Sometimes, I surprise myself. Like the other day I was watering my plants and could not stop my own tears that rolled down without giving me any inkling of it. It had been a dry spell of months without a single drop of rain. My plants were dying. It made my heart sink a little and even before I could realize, the tears came down. And tonight I am crying again, as it's a heavy downpour. My plants won't have to die. They are my plants even though I didn't bring them. They have been here much before I moved in. The previous tenants had planted them years ago, I'm told by the owner of the house I live in. They were dying out of water. I would water them every second or third day. I could so strongly feel their pain. The dry and peeled-off skins from the water-apple tree carried wrinkles of love it once boasted so proudly. The lush green was long gone turning into neglected and abandoned grey, even charred remains at certain parts of its branches due to scorching heat for days continuously. Tonight it is raining without any inhibition, letting all the pent-up emotions out, and I don't complain at all. Let my plants get drenched and drowned in the rain. With them I shared my tears of pain then and of happiness now. I definitely surprise myself.

At times I do talk to the speechless trees, hillocks on my way to work. In fact, I do that twice every single day. I do feel a connection there. Like the one I felt with the dead remains of a stray dog lying lifeless near the junction. Dead animals on the road are not burried or removed here. They are left there until the remains dry out, turn into ashes and disappear. I could feel the large lump within at the sight. Where do their souls go? Maybe they roam around the greens, or stay near their abandoned bodies to guard. How painful that could be! The dead dog's sight on the highway junction would make me feel its pain every time I crossed it. Slowly, my pain disappeared turning into a silent smile. I started greeting it every passing day trying to comfort its soul that there is at least someone in this world who thought of you today, at this moment. I would always say Hi with a smile to the remains. I began to feel that connection with its invisible soul. Not that I believe in the weird stuff of the other world or whatsoever to name it, but for the simple fact that this animal did have a life before it got killed, maybe hit by some trucks or speeding cars at night. It obviously had a life. Maybe it had a family too. And now it's gone. Somehow, it's so similar to what humans do and have. And so the connection. Months after I felt that connection and familiarity, the dry spell began and so did the days of no rain and only a boiling sun. It further dried up the remains of that dead stray dog. I could see ashes of it soon. And then one fine morning the junction welcomed me with a clean road as if nothing ever existed there. The ashes were gone. The charred remains of the dead dog disappeared. That conenction was gone. I don't know what would have happened to that invisible soul but it made me feel that lump within again. Maybe I missed seeing it and was trying to get used to an empty junction. Was it weird? I don't think so.

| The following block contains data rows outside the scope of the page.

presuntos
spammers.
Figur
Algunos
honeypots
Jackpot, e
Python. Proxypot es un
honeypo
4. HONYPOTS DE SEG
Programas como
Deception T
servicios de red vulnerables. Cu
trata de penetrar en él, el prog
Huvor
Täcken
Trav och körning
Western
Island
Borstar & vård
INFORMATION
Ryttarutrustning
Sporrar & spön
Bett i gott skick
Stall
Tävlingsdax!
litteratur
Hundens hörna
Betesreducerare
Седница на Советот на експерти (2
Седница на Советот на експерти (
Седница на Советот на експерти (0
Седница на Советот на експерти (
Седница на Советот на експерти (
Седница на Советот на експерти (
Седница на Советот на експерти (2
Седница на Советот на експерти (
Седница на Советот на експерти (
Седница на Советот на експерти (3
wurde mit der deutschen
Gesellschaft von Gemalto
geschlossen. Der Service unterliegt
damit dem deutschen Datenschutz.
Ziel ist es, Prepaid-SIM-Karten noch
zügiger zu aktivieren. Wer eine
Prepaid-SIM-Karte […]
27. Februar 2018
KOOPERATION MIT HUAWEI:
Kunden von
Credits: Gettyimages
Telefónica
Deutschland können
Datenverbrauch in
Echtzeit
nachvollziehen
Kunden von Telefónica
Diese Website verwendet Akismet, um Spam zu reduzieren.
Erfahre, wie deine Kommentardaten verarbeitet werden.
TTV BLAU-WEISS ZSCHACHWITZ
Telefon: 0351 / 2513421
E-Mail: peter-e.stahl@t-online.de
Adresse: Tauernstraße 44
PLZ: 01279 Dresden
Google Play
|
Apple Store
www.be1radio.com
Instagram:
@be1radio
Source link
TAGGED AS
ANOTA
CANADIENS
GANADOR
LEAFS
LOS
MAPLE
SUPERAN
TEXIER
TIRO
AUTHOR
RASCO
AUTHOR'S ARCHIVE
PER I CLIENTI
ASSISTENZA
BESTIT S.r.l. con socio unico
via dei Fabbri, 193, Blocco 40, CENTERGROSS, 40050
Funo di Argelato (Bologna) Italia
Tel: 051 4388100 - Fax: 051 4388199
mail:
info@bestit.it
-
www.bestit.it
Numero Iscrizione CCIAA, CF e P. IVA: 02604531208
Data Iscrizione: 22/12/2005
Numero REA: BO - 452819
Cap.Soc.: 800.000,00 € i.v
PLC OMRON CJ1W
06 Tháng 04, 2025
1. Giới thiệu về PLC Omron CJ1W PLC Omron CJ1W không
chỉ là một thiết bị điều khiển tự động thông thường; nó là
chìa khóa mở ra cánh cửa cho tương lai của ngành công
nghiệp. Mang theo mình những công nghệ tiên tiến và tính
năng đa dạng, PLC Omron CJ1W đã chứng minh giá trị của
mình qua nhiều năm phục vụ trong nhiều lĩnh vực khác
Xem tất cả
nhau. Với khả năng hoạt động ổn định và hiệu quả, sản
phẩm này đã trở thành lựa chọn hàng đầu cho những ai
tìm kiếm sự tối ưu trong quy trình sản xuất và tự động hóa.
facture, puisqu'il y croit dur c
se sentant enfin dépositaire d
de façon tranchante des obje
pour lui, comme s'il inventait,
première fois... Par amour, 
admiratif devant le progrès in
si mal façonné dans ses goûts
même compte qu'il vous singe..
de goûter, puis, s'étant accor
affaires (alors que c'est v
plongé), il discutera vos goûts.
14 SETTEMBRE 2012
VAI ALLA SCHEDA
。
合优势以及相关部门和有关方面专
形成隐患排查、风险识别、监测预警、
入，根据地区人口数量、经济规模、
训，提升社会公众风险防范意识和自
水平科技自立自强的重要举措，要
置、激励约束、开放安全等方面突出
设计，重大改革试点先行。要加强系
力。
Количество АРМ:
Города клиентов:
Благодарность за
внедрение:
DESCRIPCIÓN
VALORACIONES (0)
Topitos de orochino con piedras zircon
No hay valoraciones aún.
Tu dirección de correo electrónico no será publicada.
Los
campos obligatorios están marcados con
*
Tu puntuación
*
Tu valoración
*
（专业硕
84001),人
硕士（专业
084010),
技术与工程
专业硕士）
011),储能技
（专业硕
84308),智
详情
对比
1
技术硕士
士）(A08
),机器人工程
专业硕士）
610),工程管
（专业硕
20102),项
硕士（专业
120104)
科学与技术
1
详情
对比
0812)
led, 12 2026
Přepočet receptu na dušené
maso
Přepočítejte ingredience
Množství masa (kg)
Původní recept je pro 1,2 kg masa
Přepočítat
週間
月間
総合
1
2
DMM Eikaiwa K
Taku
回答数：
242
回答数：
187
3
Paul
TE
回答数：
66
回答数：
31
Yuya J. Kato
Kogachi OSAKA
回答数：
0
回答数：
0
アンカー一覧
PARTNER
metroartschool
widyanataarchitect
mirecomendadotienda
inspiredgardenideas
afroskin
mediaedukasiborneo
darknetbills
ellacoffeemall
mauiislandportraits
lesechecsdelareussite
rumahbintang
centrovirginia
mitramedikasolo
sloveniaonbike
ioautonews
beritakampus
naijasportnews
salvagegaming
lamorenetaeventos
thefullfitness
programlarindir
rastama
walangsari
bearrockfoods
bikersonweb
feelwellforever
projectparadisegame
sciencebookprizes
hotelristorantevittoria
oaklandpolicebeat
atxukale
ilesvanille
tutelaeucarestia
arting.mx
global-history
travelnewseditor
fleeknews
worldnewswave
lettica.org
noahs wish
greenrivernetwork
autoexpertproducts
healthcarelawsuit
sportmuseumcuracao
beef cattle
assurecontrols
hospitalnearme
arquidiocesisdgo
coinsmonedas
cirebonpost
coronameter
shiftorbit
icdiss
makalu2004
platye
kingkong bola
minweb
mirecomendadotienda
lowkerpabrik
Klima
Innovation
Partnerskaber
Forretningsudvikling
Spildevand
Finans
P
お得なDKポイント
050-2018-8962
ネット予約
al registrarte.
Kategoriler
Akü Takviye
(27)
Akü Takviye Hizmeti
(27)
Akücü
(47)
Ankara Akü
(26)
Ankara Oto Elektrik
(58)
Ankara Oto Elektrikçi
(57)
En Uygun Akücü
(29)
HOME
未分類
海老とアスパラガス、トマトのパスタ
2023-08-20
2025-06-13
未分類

It is very humane to feel all of such connections. We humans do experience the same feelings about life and after-life. Such experiences evoke similar strings of connections within. So I find all of it very normal, ordinary and yet so wonderful, amazing. The realization that I could strongly feel such connections in my heart is what makes it so extraordinary. I am not a great vision to others but to my own self, that realization makes my being stand apart from anyone else and thus making an extraordinary image of my individuality - something which makes me bow humbly to my own self in respect. That feeling is extraordinary. That surprise is enriching. Amd I wish earnestly to keep that spirit within and nurture it to be even better than now. Amen.